» Transcribed page contents
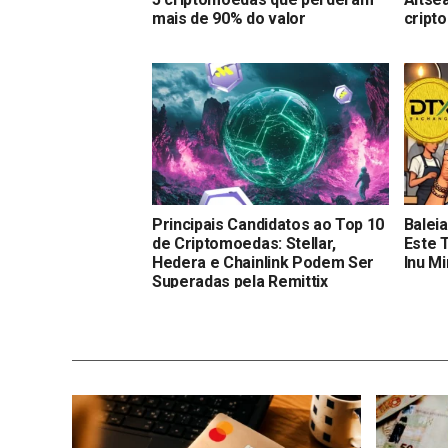
mais de 90% do valor
cript
Principais Candidatos ao Top 10
Balei
de Criptomoedas: Stellar,
Este 
Hedera e Chainlink Podem Ser
Inu M
Superadas pela Remittix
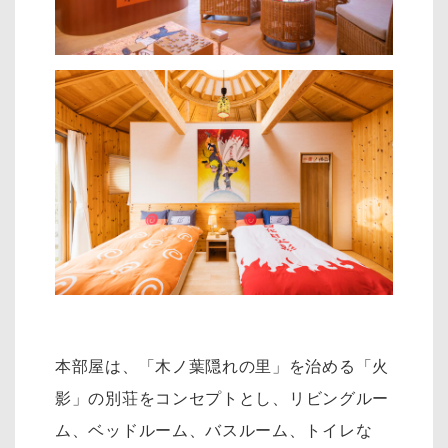
本部屋は、「木ノ葉隠れの里」を治める「火
影」の別荘をコンセプトとし、リ
ビングルー
ム、ベッドルーム、バスルーム、トイレな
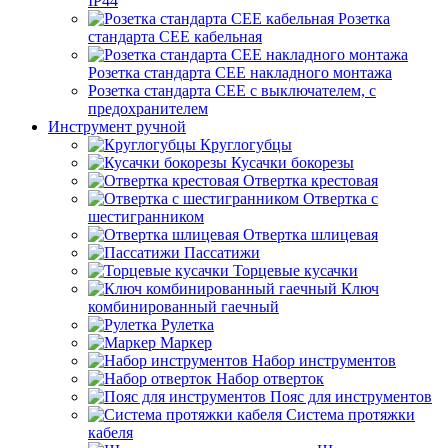
IP44
Розетка
стандарта СЕЕ кабельная
Розетка стандарта СЕЕ накладного монтажа
Розетка стандарта СЕЕ с выключателем, с
предохранителем
Инструмент ручной
Круглогубцы
Кусачки бокорезы
Отвертка крестовая
Отвертка с
шестигранником
Отвертка шлицевая
Пассатижи
Торцевые кусачки
Ключ
комбинированный гаечный
Рулетка
Маркер
Набор инструментов
Набор отверток
Пояс для инструментов
Система протяжки
кабеля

» WHAT TO DO
Transcribe the records above exactly and drop every picture.

» TASK OUTPUT
mais de 90% do valor
cript
Principais Candidatos ao Top 10
Balei
de Criptomoedas: Stellar,
Este 
Hedera e Chainlink Podem Ser
Inu M
Superadas pela Remittix
本部屋は、「木ノ葉隠れの里」を治める「火
影」の別荘をコンセプトとし、リ
ビングルー
ム、ベッドルーム、バスルーム、トイレな
IP44
Розетка
стандарта СЕЕ кабельная
Розетка стандарта СЕЕ накладного монтажа
Розетка стандарта СЕЕ с выключателем, с
предохранителем
Инструмент ручной
Круглогубцы
Кусачки бокорезы
Отвертка крестовая
Отвертка с
шестигранником
Отвертка шлицевая
Пассатижи
Торцевые кусачки
Ключ
комбинированный гаечный
Рулетка
Маркер
Набор инструментов
Набор отверток
Пояс для инструментов
Система протяжки
кабеля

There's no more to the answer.